With power on and nothing connected it measures 5V between GND/A/B and 5V and resistance between each of those shows 0.0

What do you think the cause is then? Bias still or the USB dongle or bad programming on the HVAC resulting in it not waiting it’s turn? Something else?

That is my thought but all diagrams I have seen when I look up datasheets or how to guides show 1 pulling low and 1 pulling high rather than both low. They appear to pull low but a bit slowly leading to the ramp seen when I measure against GND instead of differential. According to a calculator I looked at those bias resisters would ideally be 540R pulled high/low rather than both low.

And it’s incredibly simple for the most part from a wiring perspective, only requiring a transmit wire, a receive wire, and a signal common wire (YES—please use a signal common wire, grounded at one end only—thanks!)
...
...
The objective of biasing is to make sure that the RS-485 line remains in a known, non-fluctuating state when no devices are transmitting. Biasing the entire network requires a single pair of resistors: add a pull-up resistor to +5V attached to the +V signal line, and a pull-down resistor to ground attached to the -V signal line. RS-485 networks such as Profibus, Optomux, and DH-485 (see below) typically have biasing resistors at the primary node.

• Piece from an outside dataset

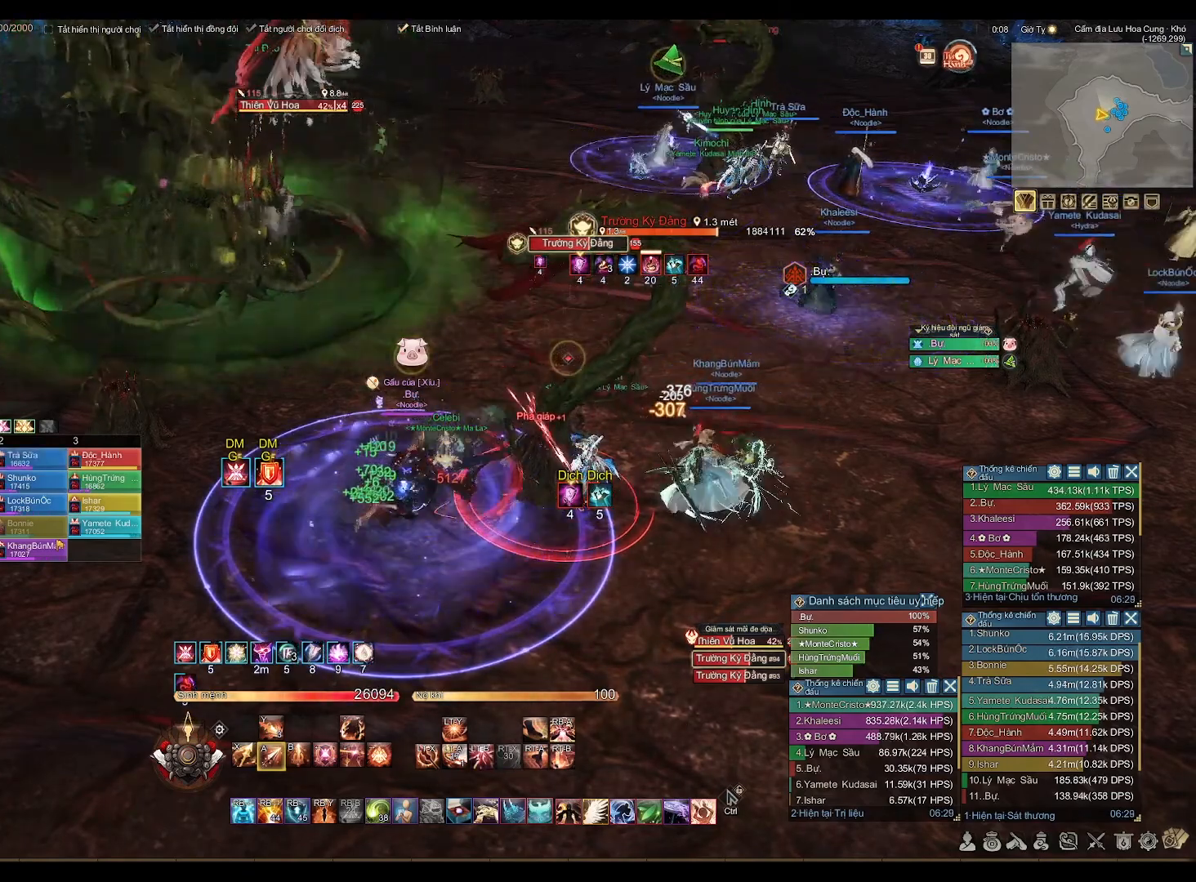
{"buttons": ["A"], "left_stick": "center", "right_stick": "center", "events": []}
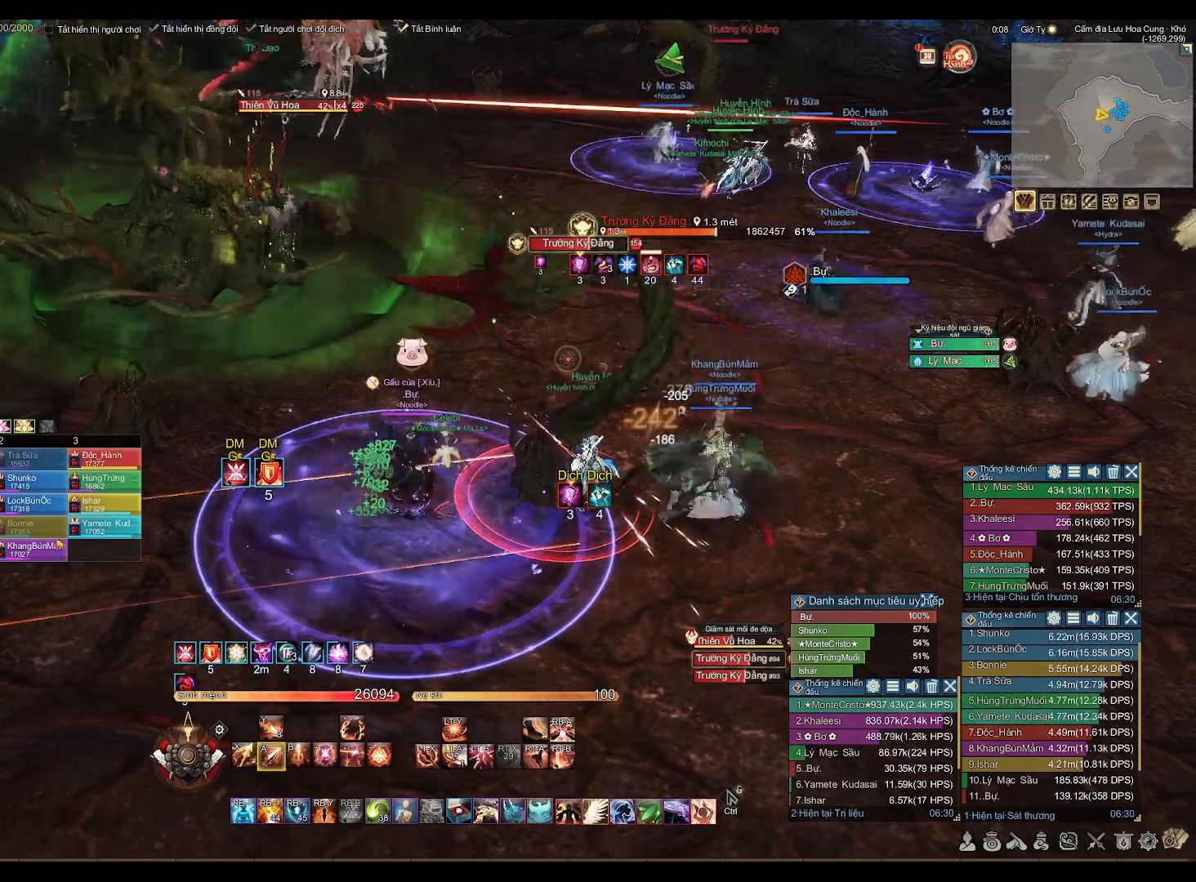
{"buttons": [], "left_stick": "down-right", "right_stick": "center", "events": [[167, "left_stick", "down-right"], [217, "A", "up"]]}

The above was taken from RS-485 - To Terminate, Bias, or Both? and I have never heard of terminating the common line at one end only?!? In the usual applications I use (TTL/I2C) they require a shared ground or they are prone to a lot of noise. Seeing as how the USB has a ground I can connect to I will try that but I am unsure how that could benefit it.
The same guide strongly suggests that bias or termination are the most likely faults to occur so I will try moving my resistor to VCC if a 1 sided ground does nothing although that is still 4.7K and not close to the recommended 540R but I have very little in chip resistors in my inventory to try anything else.